* BEGIN Text passage *

Dataset and table configurations

BigQuery offers a number of ways to configure your data and tables such as partitioning, clustering, and data locality. These configurations can help maintain large tables and reduce the overall data load and response time for your queries, thereby increasing the operational efficiency of your data workloads.

Partitioning

A partitioned table is a table that is divided into segments, called partitions, that make it easier to manage and query your data. Users typically split large tables into many smaller partitions, where each partition contains a day’s worth of data. Partition management is a key determinant of BigQuery’s performance and cost when querying over a specific date range because it helps BigQuery scan less data per query. For examples of partitioned table queries, see the EDW to BigQuery migration guide.

There are three types of table partitioning in BigQuery:

A column-based time-partitioned table obviates the need to maintain partition awareness independent from the existing data filtering on the bound column. Data written to a column-based time-partitioned table is automatically delivered to the appropriate partition based on the value of the data. Similarly, queries that express filters on the partitioning column can reduce the overall data scanned, which can yield improved performance and reduced query cost for on-demand queries.

* END Text passage *
* BEGIN Data supplied *

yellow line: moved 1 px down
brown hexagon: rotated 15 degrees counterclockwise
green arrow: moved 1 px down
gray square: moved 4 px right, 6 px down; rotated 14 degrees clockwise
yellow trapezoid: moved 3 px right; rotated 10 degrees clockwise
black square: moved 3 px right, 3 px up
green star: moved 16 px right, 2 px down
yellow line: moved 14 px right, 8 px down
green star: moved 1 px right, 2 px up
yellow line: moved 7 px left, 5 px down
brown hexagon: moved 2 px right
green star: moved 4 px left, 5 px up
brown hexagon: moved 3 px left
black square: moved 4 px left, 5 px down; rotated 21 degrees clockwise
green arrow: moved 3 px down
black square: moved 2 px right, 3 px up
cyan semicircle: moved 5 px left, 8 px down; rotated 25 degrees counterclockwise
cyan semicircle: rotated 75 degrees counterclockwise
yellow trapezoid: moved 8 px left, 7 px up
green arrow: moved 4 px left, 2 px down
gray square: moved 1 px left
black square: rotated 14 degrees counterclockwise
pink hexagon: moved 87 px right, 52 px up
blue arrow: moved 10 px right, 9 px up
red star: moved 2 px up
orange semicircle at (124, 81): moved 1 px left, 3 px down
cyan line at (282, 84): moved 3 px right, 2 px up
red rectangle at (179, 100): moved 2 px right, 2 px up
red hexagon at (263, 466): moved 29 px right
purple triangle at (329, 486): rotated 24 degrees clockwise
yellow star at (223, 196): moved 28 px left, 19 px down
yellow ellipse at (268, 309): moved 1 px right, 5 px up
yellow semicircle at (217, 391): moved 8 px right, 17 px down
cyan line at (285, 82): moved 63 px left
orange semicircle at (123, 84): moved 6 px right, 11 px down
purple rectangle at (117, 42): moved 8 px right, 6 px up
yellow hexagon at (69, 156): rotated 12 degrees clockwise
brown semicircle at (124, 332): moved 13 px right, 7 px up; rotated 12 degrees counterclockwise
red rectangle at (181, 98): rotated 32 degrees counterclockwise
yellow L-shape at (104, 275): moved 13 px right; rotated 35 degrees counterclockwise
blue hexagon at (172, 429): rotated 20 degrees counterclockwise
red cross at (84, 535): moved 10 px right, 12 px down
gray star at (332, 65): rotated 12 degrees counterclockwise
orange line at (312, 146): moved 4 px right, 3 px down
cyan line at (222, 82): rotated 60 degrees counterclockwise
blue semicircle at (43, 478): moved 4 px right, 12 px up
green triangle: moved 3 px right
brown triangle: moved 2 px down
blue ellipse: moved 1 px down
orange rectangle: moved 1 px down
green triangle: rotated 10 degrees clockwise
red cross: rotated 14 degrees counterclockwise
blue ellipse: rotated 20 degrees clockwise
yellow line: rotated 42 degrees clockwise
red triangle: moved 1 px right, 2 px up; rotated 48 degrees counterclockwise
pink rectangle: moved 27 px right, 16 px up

* END Data supplied *

(Complete the following)
- A) From the BigQuery configuration text, copy the part that opens with the words containing "Dataset and table" and closes with "BigQuery migration guide.".
- B) Turn the paragraph of the BigQuery configuration text that begins "A partitioned table is a table" into a short bulleted list that keeps its main facts.
- C) According to the BigQuery configuration text, how many types of table partitioning does BigQuery have?

(Answers below)
- A)
Dataset and table configurations

BigQuery offers a number of ways to configure your data and tables such as partitioning, clustering, and data locality. These configurations can help maintain large tables and reduce the overall data load and response time for your queries, thereby increasing the operational efficiency of your data workloads.

Partitioning

A partitioned table is a table that is divided into segments, called partitions, that make it easier to manage and query your data. Users typically split large tables into many smaller partitions, where each partition contains a day’s worth of data. Partition management is a key determinant of BigQuery’s performance and cost when querying over a specific date range because it helps BigQuery scan less data per query. For examples of partitioned table queries, see the EDW to BigQuery migration guide.

- B)
- A partitioned table is divided into segments, called partitions, which make the data easier to manage and query.
- Users typically split large tables into many smaller partitions, each holding a day's worth of data.
- Partition management is a key determinant of BigQuery's performance and cost when querying over a specific date range, because it helps BigQuery scan less data per query.
- Examples of partitioned table queries appear in the EDW to BigQuery migration guide.

- C) Three.